Kapolda Kalbar Soroti Bullying usai Kasus Bom Molotov Siswa SMP di Sungai Raya
Sebelumnya, Detasemen Khusus (Densus) 88 Antiteror Polri mengungkap hasil pendalaman yang menunjukkan pelaku merupakan korban perundungan dan mengalami tekanan mental dalam jangka waktu cukup lama.
Tekanan tersebut diduga memicu keinginan balas dendam terhadap lingkungan sekolah hingga berujung pada aksi berbahaya dalam kasus bom molotov SMP Negeri 3 Sungai Raya.
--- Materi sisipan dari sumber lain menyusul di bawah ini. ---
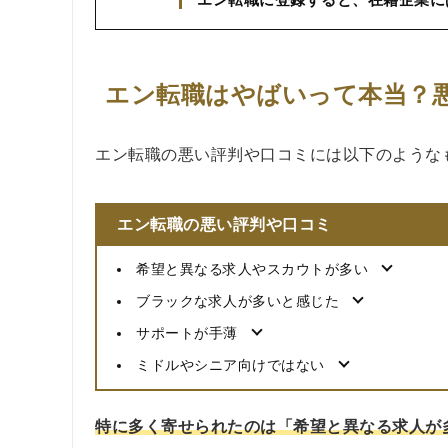
エン転職はやばいって本当？
エン転職の悪い評判や口コミには以下のような
エン転職の悪い評判や口コミ
希望と異なる求人やスカウトが多い
ブラックな求人が多いと感じた
サポートが手薄
ミドルやシニア向けではない
特に多く寄せられたのは「希望と異なる求人が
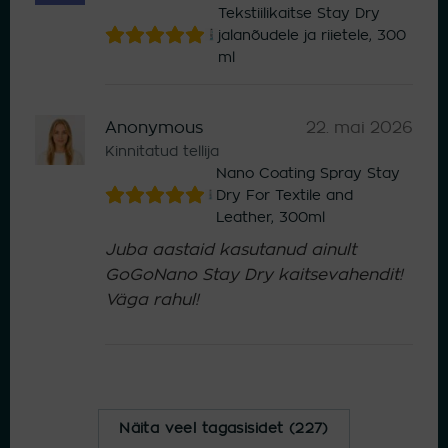
Tekstiilikaitse Stay Dry
jalanõudele ja riietele, 300
ml
Anonymous
22. mai 2026
Kinnitatud tellija
Nano Coating Spray Stay
Dry For Textile and
Leather, 300ml
Juba aastaid kasutanud ainult
GoGoNano Stay Dry kaitsevahendit!
Väga rahul!
Näita veel tagasisidet (227)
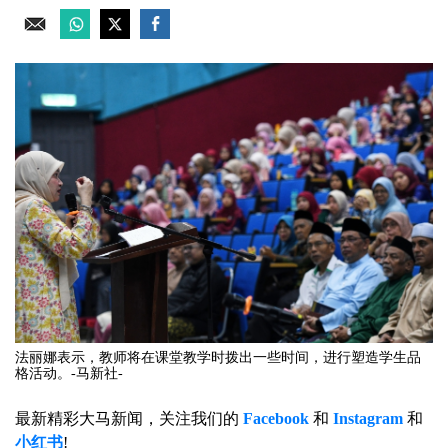
法丽娜表示，教师将在课堂教学时拨出一些时间，进行塑造学生品
格活动。-马新社-
最新精彩大马新闻，关注我们的
Facebook
和
Instagram
和
小红书
!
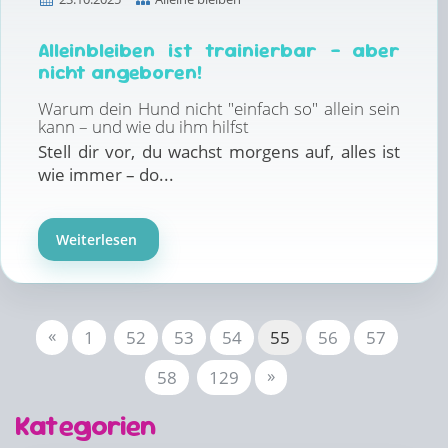
Alleinbleiben ist trainierbar – aber
nicht angeboren!
Warum dein Hund nicht "einfach so" allein sein
kann – und wie du ihm hilfst
Stell dir vor, du wachst morgens auf, alles ist
wie immer – do...
Weiterlesen
«
1
52
53
54
55
56
57
»
58
129
Kategorien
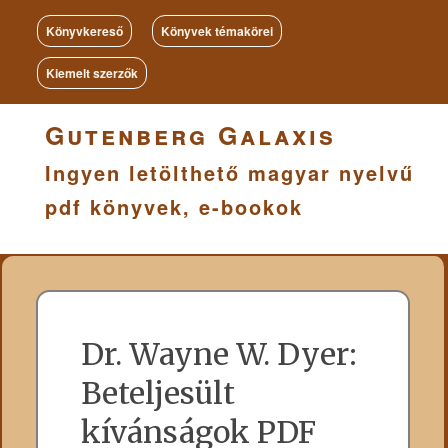
Könyvkereső
Könyvek témakörei
Kiemelt szerzők
Gutenberg Galaxis
Ingyen letölthető magyar nyelvű
pdf könyvek, e-bookok
Dr. Wayne W. Dyer:
Beteljesült
kívánságok PDF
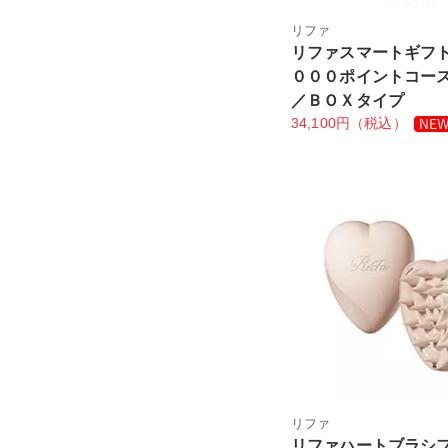
リファ
リファスマートギフ
０００ポイントコー
／ＢＯＸタイプ
34,100円（税込）
リファ
リファハートブラシ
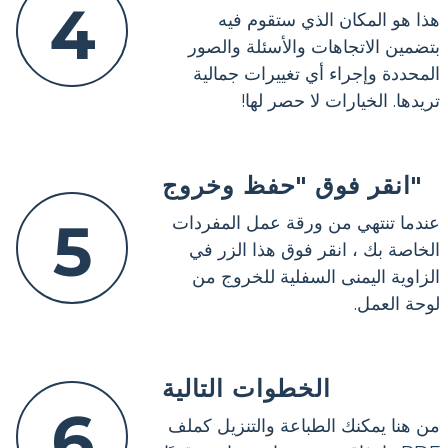
4
هذا هو المكان الذي ستقوم فيه
بتضمين الاتجاهات والأسئلة والصور
المحددة وإجراء أي تغييرات جمالية
تريدها. الخيارات لا حصر لها!
انقر فوق "حفظ وخروج"
5
عندما تنتهي من ورقة عمل المفردات
الخاصة بك ، انقر فوق هذا الزر في
الزاوية اليمنى السفلية للخروج من
لوحة العمل.
الخطوات التالية
6
من هنا يمكنك الطباعة والتنزيل كملف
Tak hanya itu, Densus 88 juga menemukan pelaku terpapar grup daring bernama True Crime Community yang memuat narasi dan ideologi kekerasan ekstrem. Paparan konten tersebut diduga memperkuat dorongan pelaku menyalurkan kemarahan dan frustrasi melalui tindakan ekstrem.
Kapolda Kalbar menekankan, peran keluarga dan lingkungan sekitar juga sangat penting dalam menjaga kesehatan mental anak. Orang tua diminta aktif memantau kondisi psikologis anak, aktivitas harian, serta penggunaan gawai dan media sosial.
Dalam penanganan hukum, Pipit memastikan pendekatan terhadap pelaku tetap mengedepankan pembinaan dan pemulihan karena masih berstatus anak di bawah umur.
"Proses hukum sebagai langkah terakhir atau ultimum remedium, mengingat pelaku masih di bawah umur," ucapnya.